In those circumstances, an obligation such as the one described in paragraphs 41 and 45 above, on the one hand ? in so far as it also extends to information with equivalent content ? appears to be sufficiently effective for ensuring that the person targeted by the defamatory statements is protected. On the other hand, that protection is not provided by means of an excessive obligation being imposed on the host provider, in so far as the monitoring of and search for information which it requires are limited to information containing the elements specified in the injunction, and its defamatory content of an equivalent nature does not require the host provider to carry out an independent assessment, since the latter has recourse to automated search tools and technologies.
In other words, it won’t be up to the platform to determine what’s equivalent (mostly), and it won’t have to “generally monitor”… except that it does need to monitor generally for whatever words and phrases might be in the injunction.
Again, all of this is done without even the slightest thought to how that is likely to be abused or (more likely) have tons of false positives and false negatives that could create massive censorship.

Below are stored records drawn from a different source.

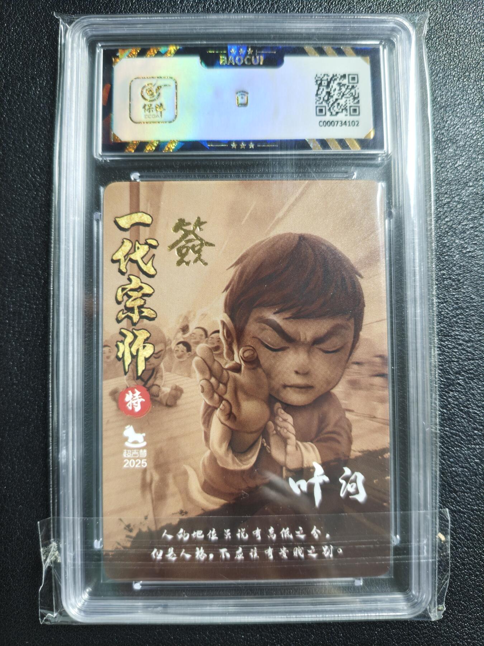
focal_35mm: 26
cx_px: 242
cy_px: 323
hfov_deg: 53.1
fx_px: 485
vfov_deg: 67.3
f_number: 1.5
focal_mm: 4.94
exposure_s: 1/50
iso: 800
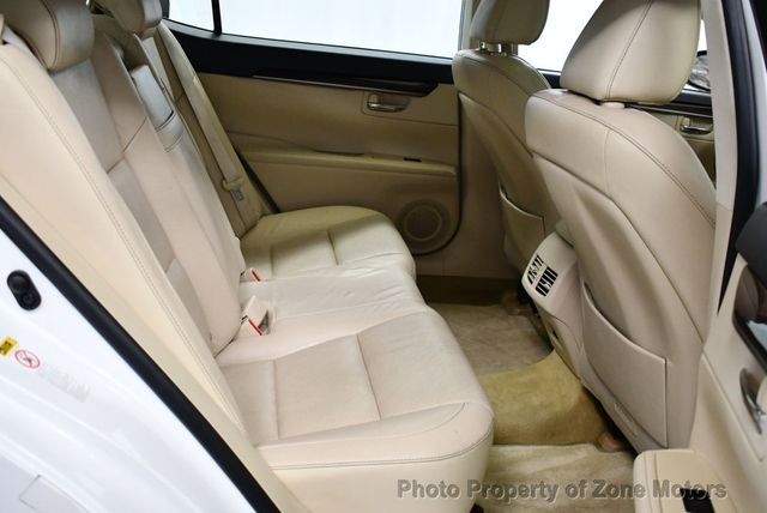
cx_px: 384
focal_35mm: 36
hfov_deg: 53.1
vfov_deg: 36.9
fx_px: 768
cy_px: 256
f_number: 3.5
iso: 1400
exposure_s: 1/125
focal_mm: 18
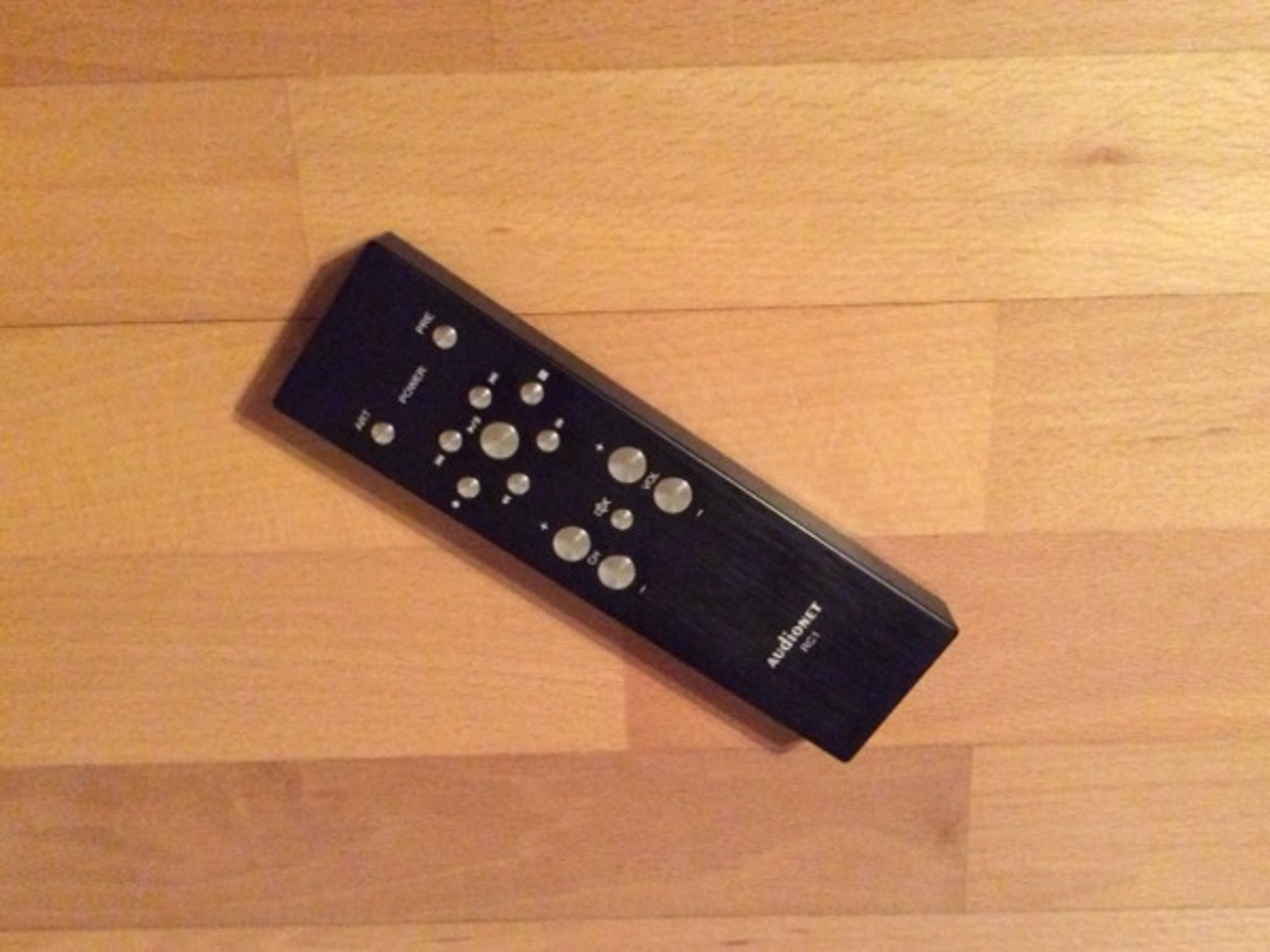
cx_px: 635
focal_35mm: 32
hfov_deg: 56.8
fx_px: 1174
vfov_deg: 44.2
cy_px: 476
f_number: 2.4
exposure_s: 1/17
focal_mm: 3.3
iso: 640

Oh, and finally, the court says that such blocking orders can be global:
In order to answer that question, it must be observed that, as is apparent, notably from Article 18(1), Directive 2000/31 does not make provision in that regard for any limitation, including a territorial limitation, on the scope of the measures which Member States are entitled to adopt in accordance with that directive.
Consequently, and also with reference to paragraphs 29 and 30 above, Directive 2000/31 does not preclude those injunction measures from producing effects worldwide.
The only limitation on that is based on what each member state in the EU decides for its own laws implementing the E-Commerce Directive.
As Stanford Law’s Daphne Keller explains in this excellent thread, a huge part of the problem here is that the users of Facebook are not represented in court — so the court only was determining if mandated filters would harm Facebook’s rights, and the answer is no. But that ignores that these decisions will impact the rights of basically all of Facebook’s users.
Under this ruling, it seems likely that Facebook users in Austria won’t even be able to see this article because it mentions the “banned words” that were used to describe the politician — and those have been declared illegal. That’s a key issue here: declaring “words” illegal without context is a huge problem. But if you’re talking about filtering, then you’re removing even the possibility of exploring the context of the use of the words. That’s a problem.
Separately, if you’re thinking that it sounds like this ruling conflicts with the big CJEU ruling from last month denying a French attempt to have the Right to be Forgotten apply globally, that’s not quite true. The French/Google ruling was more limited in scope, and basically left as an open question whether member states could craft a right to be forgotten law that might apply globally. In this case, it found that Austria’s defamation law could.
Either way, this is going to create quite a mess. Once again, it will make it nearly impossible for small internet platforms to feel comfortable in Europe. At any point, a court might order them to filter out certain content, and to also filter “equivalent” content and do so globally. That’s absolutely true in Austria, and could also be true based on the specific laws in other countries. That’s a recipe for censorship and widespread abuse. It will also make it difficult for smaller internet platforms in the EU to ever become larger internet platforms.